• _About this exercise_
Across the records that follow, count each line holding "none", and write only the total.

• _Source information_
- Opening Delimiter -

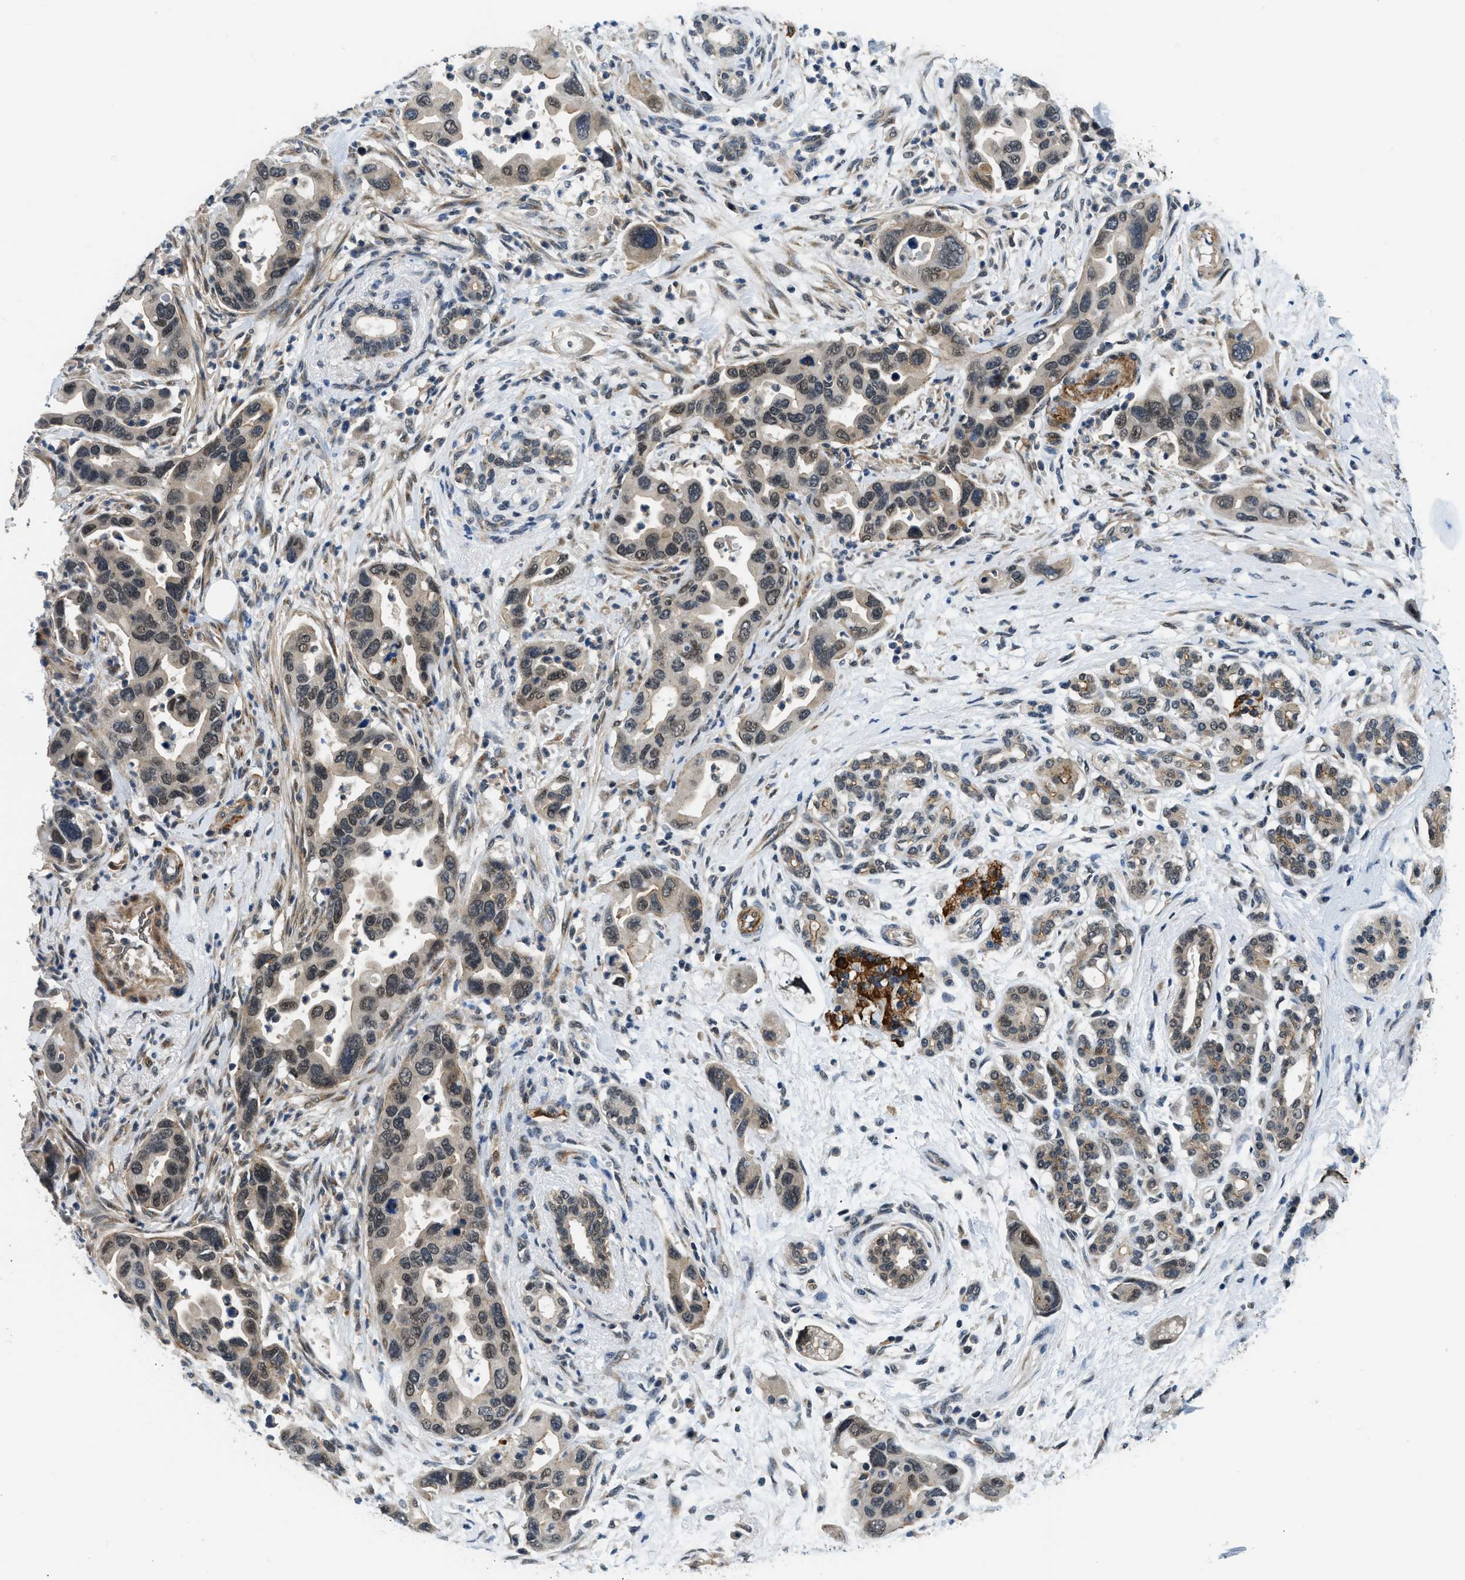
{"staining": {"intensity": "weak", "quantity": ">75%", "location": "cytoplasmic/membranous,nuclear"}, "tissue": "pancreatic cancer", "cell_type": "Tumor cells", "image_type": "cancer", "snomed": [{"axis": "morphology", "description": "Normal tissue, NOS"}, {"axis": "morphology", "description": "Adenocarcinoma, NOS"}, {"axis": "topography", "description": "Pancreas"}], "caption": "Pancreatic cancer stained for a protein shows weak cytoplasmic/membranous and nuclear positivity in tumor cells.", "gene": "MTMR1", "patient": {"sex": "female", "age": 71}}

- Closing Delimiter -
- Opening Delimiter -

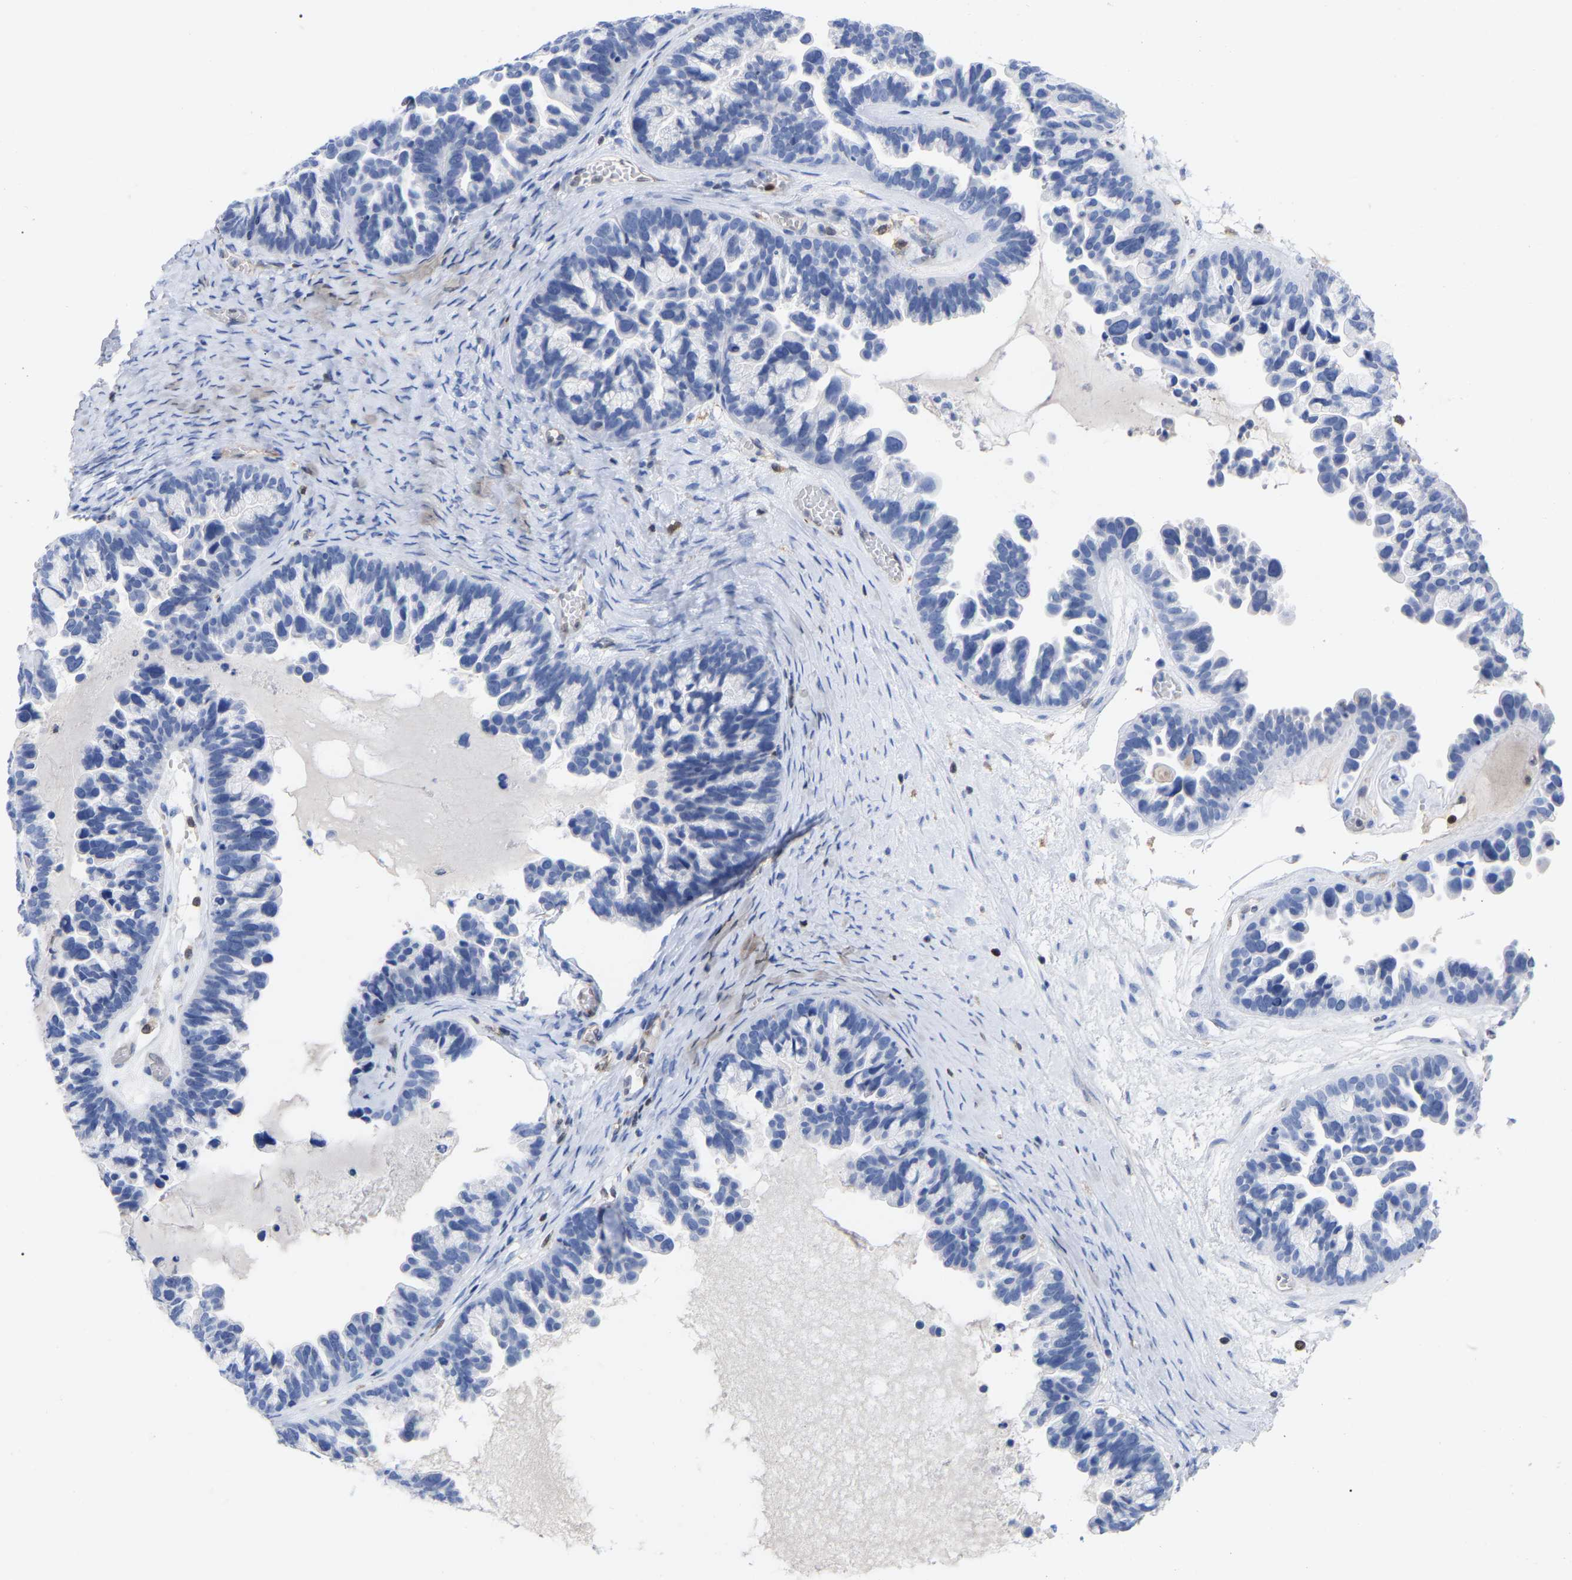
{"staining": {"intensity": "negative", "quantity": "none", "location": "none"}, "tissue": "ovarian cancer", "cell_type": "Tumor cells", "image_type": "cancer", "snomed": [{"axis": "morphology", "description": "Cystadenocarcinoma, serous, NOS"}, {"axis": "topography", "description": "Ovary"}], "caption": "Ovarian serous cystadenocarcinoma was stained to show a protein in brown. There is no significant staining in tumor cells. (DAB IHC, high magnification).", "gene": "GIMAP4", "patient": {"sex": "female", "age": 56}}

- Closing Delimiter -
- Opening Delimiter -

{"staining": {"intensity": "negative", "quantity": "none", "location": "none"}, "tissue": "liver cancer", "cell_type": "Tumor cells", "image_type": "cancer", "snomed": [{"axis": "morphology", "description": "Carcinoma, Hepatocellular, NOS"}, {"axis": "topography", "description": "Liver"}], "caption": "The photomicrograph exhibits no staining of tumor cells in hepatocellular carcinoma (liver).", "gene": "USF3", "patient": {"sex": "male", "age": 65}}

- Closing Delimiter -

• _Task result_
2